Ladestation an einer Tankstelle verbunden mit einer „Superbatterie“ von Shell. Die Batterie ermöglicht ein schnelleres Aufladen von Autos.ANP . Bild

Die Installation der 50.000 Ladestationen ist eine relativ günstige Investition, da die britische Regierung drei Viertel der Kosten trägt. Die Masten werden von der deutschen Schiffsterminalgesellschaft Ubitricity installiert, die im Januar von der anglo-niederländischen Ölgesellschaft gekauft wurde. Ubitricity 3600 wurde bereits beispielsweise in Laternenmasten verbaut. Shell will an seinen Tankstellen Schnellladegeräte installieren. Dies ist vor allem für Personen gedacht, die keinen eigenen Standort haben, an dem sie eine Ladestation installieren können. Das sind sechs von zehn britischen Autobesitzern. Auch auf den Parkplätzen von Supermärkten hat Shell Ladestationen installiert. Ich habe bereits für diesen Sommer eine Vereinbarung mit Waitrose getroffen.

Das Fehlen von Ladestationen erwies sich als großes Hindernis für die von Boris Johnson angestrebte elektrische Revolution. Ein weiteres Problem ist der Umgang mit Autobatterien, die ihre Lebensdauer überschritten haben. Die britische Regierung setzt auf private Initiativen, weshalb die Installation von Ladestationen stark unterstützt wird.
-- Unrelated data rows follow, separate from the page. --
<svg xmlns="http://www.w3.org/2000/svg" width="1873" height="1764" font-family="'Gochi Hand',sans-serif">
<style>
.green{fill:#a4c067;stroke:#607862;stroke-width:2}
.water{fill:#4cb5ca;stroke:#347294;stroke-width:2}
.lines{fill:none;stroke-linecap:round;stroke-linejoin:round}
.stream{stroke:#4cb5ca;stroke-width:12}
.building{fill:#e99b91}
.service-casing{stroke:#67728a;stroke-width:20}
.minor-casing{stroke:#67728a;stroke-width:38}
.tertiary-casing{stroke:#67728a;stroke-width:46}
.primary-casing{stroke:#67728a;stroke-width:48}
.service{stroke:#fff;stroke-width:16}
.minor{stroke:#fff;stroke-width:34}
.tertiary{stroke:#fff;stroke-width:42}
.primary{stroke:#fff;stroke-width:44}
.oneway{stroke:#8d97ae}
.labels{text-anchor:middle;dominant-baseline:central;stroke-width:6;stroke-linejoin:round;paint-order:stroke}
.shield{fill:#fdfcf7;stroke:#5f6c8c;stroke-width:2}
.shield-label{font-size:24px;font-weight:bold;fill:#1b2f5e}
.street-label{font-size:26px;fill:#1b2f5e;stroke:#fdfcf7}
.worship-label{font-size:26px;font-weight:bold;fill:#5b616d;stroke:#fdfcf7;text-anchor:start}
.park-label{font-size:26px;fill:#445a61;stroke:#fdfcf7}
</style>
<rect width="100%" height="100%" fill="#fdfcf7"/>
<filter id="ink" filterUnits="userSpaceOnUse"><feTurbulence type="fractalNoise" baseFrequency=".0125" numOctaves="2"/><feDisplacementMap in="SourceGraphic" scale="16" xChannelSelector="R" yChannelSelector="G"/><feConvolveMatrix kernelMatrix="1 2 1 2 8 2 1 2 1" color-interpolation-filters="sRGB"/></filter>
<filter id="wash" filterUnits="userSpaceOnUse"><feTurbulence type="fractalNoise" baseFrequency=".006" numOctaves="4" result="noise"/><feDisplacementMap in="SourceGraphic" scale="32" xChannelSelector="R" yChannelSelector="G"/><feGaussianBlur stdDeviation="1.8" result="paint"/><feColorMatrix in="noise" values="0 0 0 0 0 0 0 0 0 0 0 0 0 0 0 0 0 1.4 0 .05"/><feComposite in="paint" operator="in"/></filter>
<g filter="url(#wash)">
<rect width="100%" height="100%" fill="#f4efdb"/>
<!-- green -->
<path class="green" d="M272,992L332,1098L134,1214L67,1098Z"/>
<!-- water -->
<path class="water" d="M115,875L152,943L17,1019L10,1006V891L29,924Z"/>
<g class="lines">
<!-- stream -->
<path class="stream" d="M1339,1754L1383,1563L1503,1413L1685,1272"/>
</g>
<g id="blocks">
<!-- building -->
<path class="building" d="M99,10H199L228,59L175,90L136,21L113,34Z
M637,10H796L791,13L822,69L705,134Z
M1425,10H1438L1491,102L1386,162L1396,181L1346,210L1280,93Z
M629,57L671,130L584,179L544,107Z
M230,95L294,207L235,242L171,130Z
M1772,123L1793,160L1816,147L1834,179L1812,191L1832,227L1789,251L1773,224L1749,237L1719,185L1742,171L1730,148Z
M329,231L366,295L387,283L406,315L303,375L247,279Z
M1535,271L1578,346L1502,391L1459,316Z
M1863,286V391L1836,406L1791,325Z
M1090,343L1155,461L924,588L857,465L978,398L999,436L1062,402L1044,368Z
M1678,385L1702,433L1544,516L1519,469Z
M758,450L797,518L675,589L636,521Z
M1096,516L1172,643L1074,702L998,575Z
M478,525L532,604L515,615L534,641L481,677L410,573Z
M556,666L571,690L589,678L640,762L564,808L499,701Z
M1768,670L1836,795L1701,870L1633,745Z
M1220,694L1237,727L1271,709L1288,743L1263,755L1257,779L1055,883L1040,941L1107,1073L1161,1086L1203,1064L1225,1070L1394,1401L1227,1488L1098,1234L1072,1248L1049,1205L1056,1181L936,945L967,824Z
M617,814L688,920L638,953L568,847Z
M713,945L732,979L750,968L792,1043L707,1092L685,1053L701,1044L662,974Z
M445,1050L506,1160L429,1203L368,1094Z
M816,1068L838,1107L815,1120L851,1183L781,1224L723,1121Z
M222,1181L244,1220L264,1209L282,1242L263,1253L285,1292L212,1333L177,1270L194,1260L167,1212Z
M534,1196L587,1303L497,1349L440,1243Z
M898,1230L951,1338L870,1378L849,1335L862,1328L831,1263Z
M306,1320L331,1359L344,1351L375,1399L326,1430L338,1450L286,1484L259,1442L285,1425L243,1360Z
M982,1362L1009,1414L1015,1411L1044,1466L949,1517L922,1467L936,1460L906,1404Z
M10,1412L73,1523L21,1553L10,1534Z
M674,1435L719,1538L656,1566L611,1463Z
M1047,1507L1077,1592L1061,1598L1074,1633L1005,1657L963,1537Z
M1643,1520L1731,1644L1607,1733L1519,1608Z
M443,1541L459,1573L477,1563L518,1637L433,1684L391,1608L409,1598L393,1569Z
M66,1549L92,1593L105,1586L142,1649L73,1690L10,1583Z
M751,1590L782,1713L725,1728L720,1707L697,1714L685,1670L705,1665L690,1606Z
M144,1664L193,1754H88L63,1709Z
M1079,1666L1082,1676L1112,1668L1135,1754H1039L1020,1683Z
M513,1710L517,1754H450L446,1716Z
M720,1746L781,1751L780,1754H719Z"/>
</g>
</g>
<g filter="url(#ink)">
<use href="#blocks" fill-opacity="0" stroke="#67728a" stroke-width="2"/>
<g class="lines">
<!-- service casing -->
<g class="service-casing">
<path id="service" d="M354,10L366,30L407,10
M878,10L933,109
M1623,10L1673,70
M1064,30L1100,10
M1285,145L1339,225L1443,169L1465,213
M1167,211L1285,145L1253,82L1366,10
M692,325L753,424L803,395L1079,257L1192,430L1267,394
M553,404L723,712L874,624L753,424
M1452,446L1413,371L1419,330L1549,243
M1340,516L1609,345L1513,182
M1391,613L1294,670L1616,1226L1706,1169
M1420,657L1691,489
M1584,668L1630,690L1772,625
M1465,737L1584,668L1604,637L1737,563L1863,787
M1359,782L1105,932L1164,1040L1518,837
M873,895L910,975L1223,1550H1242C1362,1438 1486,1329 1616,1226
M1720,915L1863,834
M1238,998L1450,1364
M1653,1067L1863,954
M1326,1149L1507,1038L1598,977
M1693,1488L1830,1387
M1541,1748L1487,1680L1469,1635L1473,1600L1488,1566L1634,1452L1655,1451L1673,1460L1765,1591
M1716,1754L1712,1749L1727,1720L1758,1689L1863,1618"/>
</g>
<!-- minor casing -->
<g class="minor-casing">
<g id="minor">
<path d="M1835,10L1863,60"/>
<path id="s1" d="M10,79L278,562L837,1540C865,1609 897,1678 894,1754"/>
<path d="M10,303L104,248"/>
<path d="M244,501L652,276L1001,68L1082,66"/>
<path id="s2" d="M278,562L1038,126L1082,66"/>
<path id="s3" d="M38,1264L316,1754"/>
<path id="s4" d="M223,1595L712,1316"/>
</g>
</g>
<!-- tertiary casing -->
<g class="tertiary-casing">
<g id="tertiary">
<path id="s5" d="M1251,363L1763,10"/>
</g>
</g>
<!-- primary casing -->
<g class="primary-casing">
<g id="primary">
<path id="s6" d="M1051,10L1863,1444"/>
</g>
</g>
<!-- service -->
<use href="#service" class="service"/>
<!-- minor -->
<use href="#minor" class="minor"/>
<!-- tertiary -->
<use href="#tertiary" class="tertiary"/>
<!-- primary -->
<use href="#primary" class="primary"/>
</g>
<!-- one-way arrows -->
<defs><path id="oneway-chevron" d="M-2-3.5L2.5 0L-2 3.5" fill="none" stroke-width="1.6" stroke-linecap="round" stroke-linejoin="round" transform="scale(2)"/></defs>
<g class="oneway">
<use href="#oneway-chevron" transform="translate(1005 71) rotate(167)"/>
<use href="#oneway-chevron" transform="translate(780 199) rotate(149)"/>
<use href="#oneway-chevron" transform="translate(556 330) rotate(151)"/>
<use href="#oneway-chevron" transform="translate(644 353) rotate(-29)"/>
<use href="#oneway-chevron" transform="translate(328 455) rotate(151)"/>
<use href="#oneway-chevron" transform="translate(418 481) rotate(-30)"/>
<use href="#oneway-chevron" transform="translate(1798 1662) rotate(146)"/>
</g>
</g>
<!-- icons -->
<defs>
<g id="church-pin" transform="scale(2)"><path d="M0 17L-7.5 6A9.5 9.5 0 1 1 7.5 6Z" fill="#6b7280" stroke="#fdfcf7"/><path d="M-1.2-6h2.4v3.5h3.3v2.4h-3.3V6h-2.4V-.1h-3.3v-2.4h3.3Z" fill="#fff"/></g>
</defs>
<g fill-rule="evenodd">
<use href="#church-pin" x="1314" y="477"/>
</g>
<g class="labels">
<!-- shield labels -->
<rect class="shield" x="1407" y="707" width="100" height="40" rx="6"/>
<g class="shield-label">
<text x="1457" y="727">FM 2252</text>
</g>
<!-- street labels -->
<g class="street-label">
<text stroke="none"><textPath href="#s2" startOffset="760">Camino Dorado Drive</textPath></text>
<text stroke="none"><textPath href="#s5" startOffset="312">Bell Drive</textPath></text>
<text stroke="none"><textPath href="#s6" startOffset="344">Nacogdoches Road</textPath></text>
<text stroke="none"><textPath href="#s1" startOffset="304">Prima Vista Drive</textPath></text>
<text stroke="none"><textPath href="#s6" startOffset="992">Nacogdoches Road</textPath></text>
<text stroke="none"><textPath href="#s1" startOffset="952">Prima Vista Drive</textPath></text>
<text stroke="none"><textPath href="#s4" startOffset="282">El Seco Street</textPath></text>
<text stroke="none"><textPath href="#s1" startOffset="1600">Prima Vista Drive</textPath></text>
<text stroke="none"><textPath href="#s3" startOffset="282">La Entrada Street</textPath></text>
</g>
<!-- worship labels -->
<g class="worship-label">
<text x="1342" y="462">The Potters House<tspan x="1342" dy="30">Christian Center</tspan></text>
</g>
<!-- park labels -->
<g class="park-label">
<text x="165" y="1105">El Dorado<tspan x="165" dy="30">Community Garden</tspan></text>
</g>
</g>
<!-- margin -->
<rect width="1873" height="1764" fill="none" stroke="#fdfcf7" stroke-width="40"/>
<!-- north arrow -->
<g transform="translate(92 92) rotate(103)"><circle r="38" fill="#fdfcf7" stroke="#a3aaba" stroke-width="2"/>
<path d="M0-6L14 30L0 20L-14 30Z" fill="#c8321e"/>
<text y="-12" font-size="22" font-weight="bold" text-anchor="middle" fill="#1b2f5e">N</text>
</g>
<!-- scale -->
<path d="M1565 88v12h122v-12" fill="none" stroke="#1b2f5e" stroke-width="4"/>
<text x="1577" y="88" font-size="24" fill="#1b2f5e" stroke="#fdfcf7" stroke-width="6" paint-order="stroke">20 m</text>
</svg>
Innerhalb von vier Jahren soll es auf den britischen Inseln insgesamt 150.000 Ladepunkte geben, die rund 200 Millionen Euro kosten würden. BP, der Hauptkonkurrent von Shell, macht ebenfalls Fortschritte und erwarb bereits 2018 das Ladestationsunternehmen Chargemaster.

Klimaaktivisten

Unterdessen sucht Shell nach neuen Wegen, um Geld zu verdienen. In Großbritannien ist es über seine Tochter Shell Energy auch ein Energieversorger und Anbieter von Breitband-Internetanschlüssen. Shell wird regelmäßig von Klimaaktivisten ins Visier genommen. Vor kurzem haben sich Mitglieder von Extinction Rebellion am Zaun am Eingang des Londoner Science Museums befestigt, wo Shell eine kostenlose Ausstellung mit dem Titel Our Future Planet zum Kampf gegen die globale Erwärmung sponsert. Auch an anderen Orten in der Hauptstadt, wie der Tower Bridge, die zu einem Stau geführt hat, setzt sich der Umweltverband ein.